§ **実施タスク**: 以下の提示文では、直島へ渡るときにどの港からどの港へ向かったと書かれているか。

§ **提示文**:
思えば、昨年の同時期もGWもお盆も年末も四国にいた。
四国行きすぎ問題がいよいよ深刻化しているが、好きなんだから仕方ない。

直島は過去に訪れたこともあったが、友人たちと日帰りで巡るダイジェスト版みたいな感じだったので、今回は念願のひとり旅だ。

言わずと知れた現代アートの島。
いつも人多いしなぁ…と、なかなか行きしぶっていたが、秋に瀬戸内国際芸術祭が終わってひと段落つき、しかもオフシーズンの今がチャンスと勇み足で向かったのだった。

祭りの後のくったり感、直島の日常

岡山の宇野港から直島の宮浦港へ。
まずは地中美術館へ向かう定番コースを予定していたが、朝乗るべき電車をミスったことで全てが後ろ倒しとなり、1本遅い船で到着。
それにより良い具合に脱力し、とりあえず気ままに集落を練り歩くプランに変更した。

瀬戸芸が終わって2ヶ月程が経過したわけだが、狙い通り人出は少なく、ゆったりとした島の雰囲気の中、アート作品(家プロジェクト)などもまわりながら、ゆらゆらと散歩することができた。

この風景。漁港マニア歓喜
安藤忠雄ミュージアムの暖簾が可愛い
鳥居の内側から見つめるあちら側。島の道
やっぱり可愛い暖簾
家プロジェクト-杉本博司《護王神社》
神話的世界観やアニミズム的世界観に現代的な感性が掛け合わさり「日本の信仰」「美意識」が凝縮されたような、圧倒的な空間だった。

§ **データ**:
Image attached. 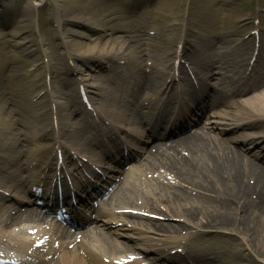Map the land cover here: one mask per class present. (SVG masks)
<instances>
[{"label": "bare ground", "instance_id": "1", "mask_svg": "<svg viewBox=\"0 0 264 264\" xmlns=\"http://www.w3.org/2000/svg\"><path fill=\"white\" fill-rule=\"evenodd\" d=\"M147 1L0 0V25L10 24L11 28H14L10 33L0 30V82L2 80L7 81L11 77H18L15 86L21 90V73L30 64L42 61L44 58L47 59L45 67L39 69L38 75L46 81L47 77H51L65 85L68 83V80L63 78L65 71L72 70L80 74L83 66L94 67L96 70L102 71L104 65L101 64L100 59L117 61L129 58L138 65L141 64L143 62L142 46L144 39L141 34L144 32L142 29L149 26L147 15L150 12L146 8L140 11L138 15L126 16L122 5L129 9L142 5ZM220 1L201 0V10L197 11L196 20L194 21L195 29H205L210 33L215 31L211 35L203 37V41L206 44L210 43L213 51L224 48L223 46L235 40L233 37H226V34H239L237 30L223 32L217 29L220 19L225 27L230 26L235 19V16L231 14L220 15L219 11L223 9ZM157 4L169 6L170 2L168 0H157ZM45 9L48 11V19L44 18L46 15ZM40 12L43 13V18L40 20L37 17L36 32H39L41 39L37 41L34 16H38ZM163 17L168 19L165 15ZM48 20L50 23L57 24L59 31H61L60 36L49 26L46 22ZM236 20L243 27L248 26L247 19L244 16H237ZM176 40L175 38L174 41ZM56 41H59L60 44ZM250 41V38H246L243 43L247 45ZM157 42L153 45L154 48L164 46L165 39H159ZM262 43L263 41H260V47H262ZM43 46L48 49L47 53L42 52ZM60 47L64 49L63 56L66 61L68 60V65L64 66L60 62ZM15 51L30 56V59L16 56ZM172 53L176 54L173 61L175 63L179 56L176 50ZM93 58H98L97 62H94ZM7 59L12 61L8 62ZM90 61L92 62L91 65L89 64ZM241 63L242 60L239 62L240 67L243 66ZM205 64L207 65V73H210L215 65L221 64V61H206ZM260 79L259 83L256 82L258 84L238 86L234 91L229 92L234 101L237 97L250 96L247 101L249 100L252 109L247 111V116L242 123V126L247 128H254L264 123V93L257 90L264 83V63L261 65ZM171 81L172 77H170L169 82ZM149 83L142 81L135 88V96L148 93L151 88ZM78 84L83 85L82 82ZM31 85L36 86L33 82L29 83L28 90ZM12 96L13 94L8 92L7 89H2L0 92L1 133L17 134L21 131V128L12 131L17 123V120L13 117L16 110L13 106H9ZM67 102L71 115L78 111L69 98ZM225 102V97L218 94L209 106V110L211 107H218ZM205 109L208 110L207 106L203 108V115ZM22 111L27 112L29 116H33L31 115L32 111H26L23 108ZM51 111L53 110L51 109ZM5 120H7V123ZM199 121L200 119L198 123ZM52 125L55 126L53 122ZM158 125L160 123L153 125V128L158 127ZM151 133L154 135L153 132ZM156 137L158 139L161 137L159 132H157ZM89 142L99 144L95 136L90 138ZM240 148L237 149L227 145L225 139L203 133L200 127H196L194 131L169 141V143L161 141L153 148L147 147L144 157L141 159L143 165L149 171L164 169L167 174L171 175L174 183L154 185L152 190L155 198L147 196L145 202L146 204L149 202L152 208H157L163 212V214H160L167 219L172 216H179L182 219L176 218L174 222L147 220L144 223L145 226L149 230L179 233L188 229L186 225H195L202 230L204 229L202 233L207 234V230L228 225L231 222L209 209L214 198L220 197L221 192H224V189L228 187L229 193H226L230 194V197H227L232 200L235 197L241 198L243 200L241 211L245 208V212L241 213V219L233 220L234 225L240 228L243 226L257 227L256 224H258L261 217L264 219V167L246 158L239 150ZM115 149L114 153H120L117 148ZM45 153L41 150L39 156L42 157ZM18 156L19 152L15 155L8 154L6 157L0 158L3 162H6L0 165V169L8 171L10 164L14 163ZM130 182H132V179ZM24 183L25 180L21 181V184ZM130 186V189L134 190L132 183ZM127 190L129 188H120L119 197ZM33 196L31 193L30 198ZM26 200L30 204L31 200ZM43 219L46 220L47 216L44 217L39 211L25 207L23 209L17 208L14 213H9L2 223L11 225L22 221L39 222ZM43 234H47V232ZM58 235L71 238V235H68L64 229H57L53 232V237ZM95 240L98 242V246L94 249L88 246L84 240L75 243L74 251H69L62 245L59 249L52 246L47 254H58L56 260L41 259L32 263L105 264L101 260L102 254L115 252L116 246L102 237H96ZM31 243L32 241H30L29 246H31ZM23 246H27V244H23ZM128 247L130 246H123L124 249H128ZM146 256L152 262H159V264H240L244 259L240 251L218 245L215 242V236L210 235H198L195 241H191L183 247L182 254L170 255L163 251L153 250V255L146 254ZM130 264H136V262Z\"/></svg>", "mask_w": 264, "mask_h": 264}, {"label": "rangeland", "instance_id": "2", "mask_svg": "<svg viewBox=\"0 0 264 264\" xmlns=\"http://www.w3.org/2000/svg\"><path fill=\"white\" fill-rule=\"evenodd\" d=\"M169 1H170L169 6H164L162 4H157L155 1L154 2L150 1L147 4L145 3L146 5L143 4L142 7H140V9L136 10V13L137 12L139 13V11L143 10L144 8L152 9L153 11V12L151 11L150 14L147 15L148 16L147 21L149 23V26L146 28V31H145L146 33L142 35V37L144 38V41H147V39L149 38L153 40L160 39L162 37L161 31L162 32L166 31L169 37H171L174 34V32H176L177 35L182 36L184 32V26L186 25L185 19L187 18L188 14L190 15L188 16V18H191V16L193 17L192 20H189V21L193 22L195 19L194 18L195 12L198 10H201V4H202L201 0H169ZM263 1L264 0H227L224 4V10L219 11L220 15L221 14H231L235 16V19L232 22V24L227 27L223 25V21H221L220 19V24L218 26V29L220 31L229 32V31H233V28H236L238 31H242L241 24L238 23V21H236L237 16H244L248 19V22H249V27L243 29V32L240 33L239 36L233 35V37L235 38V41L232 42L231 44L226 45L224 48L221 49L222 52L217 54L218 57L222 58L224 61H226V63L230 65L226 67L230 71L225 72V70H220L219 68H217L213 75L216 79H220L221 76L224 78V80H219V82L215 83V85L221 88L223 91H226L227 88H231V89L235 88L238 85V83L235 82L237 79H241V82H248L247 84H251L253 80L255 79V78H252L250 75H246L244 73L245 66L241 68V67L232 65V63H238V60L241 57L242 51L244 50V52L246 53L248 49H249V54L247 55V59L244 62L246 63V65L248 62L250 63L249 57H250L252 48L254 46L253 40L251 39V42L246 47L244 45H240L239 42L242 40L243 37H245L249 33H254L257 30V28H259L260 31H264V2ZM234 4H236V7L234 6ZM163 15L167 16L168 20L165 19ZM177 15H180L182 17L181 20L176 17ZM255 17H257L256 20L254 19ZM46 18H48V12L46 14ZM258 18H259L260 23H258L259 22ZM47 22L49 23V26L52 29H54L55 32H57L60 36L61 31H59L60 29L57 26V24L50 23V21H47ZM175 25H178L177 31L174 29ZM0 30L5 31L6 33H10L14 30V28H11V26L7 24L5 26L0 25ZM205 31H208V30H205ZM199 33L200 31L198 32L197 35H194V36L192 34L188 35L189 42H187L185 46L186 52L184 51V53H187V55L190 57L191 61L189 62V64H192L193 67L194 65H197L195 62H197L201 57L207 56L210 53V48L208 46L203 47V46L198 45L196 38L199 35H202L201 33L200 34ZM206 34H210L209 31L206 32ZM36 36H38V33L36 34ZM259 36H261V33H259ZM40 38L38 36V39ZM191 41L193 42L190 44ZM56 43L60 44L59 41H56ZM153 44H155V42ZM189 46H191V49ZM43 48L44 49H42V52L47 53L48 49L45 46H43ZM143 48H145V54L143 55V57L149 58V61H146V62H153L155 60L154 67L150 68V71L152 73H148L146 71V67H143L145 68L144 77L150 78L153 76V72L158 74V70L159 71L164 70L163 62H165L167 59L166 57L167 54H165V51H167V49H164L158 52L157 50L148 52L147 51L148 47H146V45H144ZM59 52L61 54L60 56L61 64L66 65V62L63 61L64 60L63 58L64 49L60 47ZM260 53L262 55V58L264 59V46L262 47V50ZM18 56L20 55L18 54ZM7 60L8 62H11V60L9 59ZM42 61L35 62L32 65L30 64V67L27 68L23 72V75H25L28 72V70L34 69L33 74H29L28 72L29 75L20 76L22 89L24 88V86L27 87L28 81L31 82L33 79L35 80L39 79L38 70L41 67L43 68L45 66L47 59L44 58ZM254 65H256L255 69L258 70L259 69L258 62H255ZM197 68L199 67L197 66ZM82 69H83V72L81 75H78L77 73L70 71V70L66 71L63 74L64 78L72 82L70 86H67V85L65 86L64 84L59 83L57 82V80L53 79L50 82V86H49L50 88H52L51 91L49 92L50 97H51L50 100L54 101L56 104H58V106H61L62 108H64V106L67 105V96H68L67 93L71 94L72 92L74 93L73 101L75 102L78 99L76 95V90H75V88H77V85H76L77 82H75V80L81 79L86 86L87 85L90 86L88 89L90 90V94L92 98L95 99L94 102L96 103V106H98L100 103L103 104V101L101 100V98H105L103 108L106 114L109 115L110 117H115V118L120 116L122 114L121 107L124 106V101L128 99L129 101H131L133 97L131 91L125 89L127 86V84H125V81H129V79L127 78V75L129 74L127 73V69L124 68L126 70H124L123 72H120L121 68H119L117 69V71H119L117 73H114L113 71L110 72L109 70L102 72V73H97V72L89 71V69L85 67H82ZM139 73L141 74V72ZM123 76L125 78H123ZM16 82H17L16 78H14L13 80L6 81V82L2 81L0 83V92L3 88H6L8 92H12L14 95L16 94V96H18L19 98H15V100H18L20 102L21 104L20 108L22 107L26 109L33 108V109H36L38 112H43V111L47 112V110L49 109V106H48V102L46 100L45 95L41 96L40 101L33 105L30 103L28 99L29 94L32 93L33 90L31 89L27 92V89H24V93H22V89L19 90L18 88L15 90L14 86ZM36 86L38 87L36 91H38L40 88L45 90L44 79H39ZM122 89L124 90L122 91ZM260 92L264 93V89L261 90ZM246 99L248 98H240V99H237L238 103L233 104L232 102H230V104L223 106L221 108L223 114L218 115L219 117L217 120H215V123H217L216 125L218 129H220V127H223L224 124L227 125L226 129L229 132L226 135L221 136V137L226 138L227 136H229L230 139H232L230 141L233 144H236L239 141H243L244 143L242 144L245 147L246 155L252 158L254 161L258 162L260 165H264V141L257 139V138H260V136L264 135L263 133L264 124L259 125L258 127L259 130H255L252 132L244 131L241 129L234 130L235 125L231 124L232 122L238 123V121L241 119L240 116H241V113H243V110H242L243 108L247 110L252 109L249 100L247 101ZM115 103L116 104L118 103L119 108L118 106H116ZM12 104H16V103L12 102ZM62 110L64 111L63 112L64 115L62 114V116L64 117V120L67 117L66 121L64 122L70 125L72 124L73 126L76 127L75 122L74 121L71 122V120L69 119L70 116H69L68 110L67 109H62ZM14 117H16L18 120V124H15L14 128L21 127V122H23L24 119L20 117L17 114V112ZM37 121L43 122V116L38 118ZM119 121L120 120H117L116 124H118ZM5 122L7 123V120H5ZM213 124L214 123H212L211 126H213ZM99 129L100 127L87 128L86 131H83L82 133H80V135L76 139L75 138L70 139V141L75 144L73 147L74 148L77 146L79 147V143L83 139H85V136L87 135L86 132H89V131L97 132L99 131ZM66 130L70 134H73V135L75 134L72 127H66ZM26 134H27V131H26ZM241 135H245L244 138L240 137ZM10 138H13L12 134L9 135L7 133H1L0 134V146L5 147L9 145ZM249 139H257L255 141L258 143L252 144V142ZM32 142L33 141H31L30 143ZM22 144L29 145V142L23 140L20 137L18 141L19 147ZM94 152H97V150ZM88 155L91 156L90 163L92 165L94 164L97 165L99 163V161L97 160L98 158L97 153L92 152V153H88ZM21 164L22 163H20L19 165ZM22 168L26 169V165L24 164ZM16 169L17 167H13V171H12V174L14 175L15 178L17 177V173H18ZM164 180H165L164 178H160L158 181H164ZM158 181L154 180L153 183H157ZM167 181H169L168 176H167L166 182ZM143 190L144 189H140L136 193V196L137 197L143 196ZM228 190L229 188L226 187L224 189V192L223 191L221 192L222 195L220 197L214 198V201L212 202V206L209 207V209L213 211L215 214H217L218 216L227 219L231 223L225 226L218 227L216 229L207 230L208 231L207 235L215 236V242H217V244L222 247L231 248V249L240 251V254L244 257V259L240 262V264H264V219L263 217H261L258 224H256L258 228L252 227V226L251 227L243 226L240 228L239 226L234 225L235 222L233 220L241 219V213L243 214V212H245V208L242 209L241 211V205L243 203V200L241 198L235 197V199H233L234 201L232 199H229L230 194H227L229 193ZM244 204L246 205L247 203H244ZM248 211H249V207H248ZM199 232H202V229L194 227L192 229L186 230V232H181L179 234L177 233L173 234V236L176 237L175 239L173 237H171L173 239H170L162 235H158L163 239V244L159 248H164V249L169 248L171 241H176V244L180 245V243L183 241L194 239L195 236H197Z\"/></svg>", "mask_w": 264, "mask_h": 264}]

§ **解答**: 岡山の宇野港から直島の宮浦港へ向かった。